A lesson in function

I started crying on the way to school this morning. It wasn't really triggered by anything but what started as a few small tears soon escalated into a full on emotional breakdown. It took ten minutes of consolation for me to even walk into school and the first thing my students asked me was, "Miss, why are your eyes wet?"

During my kids' music class, I called my parents to hear  some reassuring advice. I questioned: Why am I doing this? Why not go back to the States? Am I passionate about this? I'm 23! At this point I won't be in grad school until my (gasp!) mid-late 20s.

My kids came back from music class and the Spanish teacher came into the classroom. She took one look at me and asked, "Are you ok?" I was able to say, "Yeah, I'm fffiiii..." and then the tears came again. I was so surprised at the onslaught of tears that at this point I was half crying, half laughing at my pathetic self. She took me to the bathroom, calmed me down and offered some very motherly advice.

After pulling myself together, we started to leave for the field trip nightmare. Any field trip induces way too much excitement in six year olds, but especially ones where they get to go shopping to learn about purchasing food. To make matters worse, we were walking on this field trip. The supermarket is close to the school so walking is logical, except when you think about walking with 23 overly excited, unaware six year olds.
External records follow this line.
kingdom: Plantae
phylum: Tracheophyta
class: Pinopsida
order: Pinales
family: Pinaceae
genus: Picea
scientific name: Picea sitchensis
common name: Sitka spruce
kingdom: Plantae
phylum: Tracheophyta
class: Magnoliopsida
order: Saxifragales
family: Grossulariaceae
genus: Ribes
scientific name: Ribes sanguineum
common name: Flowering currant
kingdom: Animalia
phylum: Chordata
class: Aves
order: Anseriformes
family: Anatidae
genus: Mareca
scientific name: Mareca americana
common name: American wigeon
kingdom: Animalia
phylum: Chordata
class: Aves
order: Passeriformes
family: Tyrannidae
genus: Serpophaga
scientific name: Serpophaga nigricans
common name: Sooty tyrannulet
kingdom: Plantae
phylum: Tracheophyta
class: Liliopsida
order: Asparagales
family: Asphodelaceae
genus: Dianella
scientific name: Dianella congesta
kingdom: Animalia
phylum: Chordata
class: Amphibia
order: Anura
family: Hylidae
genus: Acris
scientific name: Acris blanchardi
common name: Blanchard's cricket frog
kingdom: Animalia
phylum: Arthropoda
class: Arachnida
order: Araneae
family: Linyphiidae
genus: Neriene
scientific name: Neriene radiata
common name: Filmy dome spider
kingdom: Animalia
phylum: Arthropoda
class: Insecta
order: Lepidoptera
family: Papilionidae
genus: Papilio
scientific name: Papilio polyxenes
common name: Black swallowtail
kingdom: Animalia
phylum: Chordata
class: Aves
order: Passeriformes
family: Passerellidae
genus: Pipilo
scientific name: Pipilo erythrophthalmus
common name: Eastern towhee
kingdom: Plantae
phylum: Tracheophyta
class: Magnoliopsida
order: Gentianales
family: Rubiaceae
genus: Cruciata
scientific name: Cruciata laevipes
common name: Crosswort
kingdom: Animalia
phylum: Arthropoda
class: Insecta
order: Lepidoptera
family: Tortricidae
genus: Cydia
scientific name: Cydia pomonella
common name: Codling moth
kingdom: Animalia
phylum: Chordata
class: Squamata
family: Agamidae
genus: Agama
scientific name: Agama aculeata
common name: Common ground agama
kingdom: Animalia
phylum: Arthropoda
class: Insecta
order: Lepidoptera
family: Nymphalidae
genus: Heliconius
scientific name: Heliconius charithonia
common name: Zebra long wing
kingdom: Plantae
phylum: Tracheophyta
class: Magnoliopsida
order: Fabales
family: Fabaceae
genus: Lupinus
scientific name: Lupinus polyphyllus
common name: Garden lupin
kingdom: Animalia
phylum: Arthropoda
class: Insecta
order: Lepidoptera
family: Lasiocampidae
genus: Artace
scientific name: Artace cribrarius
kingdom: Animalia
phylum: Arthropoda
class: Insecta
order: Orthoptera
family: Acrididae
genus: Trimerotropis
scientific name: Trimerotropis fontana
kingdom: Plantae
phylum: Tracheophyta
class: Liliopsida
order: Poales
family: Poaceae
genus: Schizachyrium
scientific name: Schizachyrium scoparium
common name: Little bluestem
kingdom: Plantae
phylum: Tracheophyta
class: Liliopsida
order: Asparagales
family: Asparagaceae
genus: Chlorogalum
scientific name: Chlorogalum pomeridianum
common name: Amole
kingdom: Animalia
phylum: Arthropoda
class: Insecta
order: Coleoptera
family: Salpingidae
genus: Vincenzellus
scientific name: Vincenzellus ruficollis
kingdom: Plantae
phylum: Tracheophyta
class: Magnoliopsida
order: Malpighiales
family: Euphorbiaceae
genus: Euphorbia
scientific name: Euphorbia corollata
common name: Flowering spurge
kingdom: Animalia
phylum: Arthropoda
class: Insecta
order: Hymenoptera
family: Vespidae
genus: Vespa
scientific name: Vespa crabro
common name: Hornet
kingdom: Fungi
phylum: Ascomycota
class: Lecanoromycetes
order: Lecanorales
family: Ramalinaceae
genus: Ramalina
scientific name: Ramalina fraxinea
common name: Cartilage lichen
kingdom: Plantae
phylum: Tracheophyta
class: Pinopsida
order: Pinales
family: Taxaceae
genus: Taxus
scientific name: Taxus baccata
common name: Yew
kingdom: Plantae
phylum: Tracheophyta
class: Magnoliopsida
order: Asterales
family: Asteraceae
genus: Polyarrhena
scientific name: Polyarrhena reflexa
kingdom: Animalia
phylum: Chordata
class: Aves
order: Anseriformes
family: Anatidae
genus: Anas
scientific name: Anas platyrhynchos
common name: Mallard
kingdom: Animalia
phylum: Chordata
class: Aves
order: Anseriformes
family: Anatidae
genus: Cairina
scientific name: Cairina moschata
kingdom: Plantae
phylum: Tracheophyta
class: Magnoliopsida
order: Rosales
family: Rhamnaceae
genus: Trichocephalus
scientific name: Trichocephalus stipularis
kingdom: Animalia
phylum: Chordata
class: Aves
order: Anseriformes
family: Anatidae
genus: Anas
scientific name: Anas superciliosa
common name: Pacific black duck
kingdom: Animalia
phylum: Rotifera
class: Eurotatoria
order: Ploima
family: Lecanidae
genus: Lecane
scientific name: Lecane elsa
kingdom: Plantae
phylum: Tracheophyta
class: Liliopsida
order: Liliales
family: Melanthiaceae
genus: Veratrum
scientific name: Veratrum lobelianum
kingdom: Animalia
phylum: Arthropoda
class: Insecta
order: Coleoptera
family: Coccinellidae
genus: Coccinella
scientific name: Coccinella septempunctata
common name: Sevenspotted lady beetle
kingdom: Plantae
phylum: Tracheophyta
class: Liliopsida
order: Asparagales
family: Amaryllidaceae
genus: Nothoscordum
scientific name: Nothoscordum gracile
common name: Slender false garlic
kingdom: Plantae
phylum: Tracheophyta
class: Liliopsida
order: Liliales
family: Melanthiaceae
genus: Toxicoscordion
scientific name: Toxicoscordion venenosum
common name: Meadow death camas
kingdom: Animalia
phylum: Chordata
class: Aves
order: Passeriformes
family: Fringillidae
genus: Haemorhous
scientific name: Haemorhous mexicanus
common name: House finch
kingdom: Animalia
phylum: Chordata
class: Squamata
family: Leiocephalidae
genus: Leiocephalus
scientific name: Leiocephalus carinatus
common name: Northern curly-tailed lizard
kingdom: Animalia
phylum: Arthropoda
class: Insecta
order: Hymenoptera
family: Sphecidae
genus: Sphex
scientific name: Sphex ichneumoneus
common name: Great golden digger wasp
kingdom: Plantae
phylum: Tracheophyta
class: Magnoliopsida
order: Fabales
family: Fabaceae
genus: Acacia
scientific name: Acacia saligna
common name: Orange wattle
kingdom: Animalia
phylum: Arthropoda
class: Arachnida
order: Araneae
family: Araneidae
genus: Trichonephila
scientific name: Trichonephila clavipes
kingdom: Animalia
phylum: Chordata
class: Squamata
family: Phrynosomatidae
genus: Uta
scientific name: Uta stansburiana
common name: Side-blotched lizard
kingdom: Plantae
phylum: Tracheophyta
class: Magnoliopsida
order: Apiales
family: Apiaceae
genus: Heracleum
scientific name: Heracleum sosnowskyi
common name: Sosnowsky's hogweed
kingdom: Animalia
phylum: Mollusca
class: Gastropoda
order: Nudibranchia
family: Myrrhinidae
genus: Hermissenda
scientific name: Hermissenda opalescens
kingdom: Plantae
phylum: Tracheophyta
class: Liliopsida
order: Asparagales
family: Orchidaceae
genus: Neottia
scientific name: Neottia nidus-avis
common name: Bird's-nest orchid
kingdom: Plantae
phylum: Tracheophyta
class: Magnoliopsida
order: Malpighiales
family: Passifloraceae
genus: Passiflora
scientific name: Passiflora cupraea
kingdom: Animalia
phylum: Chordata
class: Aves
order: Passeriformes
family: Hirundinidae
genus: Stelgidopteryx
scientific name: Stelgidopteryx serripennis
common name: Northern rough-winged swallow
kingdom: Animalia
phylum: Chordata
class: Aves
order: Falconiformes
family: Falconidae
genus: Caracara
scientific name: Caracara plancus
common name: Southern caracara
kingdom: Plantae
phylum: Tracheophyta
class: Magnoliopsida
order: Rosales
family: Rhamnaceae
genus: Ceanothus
We split the class into two groups. I took my group towards the main doors and waited there for the other teacher and her group to come. We were waiting and waiting, the children were chatting and suddenly I hear: "MISS!!!!!" and see six children point to the ground. I look and see what appears to be a splatter of liquid right next to me. I begin to think "What could they have carried that would make this mess? Water? Some kind of fruit? What could they have thrown with that much force...." And then I see it. I look up and see a sweet, six year old face covered in liquid and mysterious chunks.

The liquid was vomit. He had vomited. Without warning. Right. Next. To. Me. 

Immediately my teacher instincts kicked in and I worried about the kid, but he seemed unfazed. Laughing it off as a normal bodily function. This is the same kid who weeks prior, peed on himself then took the plastic bag of urine laced khakis and threw it up and down in the classroom, as if playing a game. Someone needs to tell him that bodily functions are gross.

Of course, at this exact moment, the other group shows up. So now there are 23 children screaming about vomit in an echo inducing overhang. Oh yes, and simultaneously the other teacher realizes she left the money in the classroom and leaves me alone with 23 children screaming about vomit. I am yelling, my voice amplified by the overhang, and trying to get the children away from the vomit. A fifth grade teacher comes out of her classroom and gives me the death stare as she closes her classroom door as if to ask, "Can't you control your students?" Hey, Miss, it's vomit. You come and try to fix it.

From that moment on there were no more tears. A kid had just puked right next to me without warning. No sign of illness or complaints of a stomach. Just a good old fashioned upchuck and then he was fine. The whole situation was too hilarious for more tears. It was all I needed to turn my whole day around.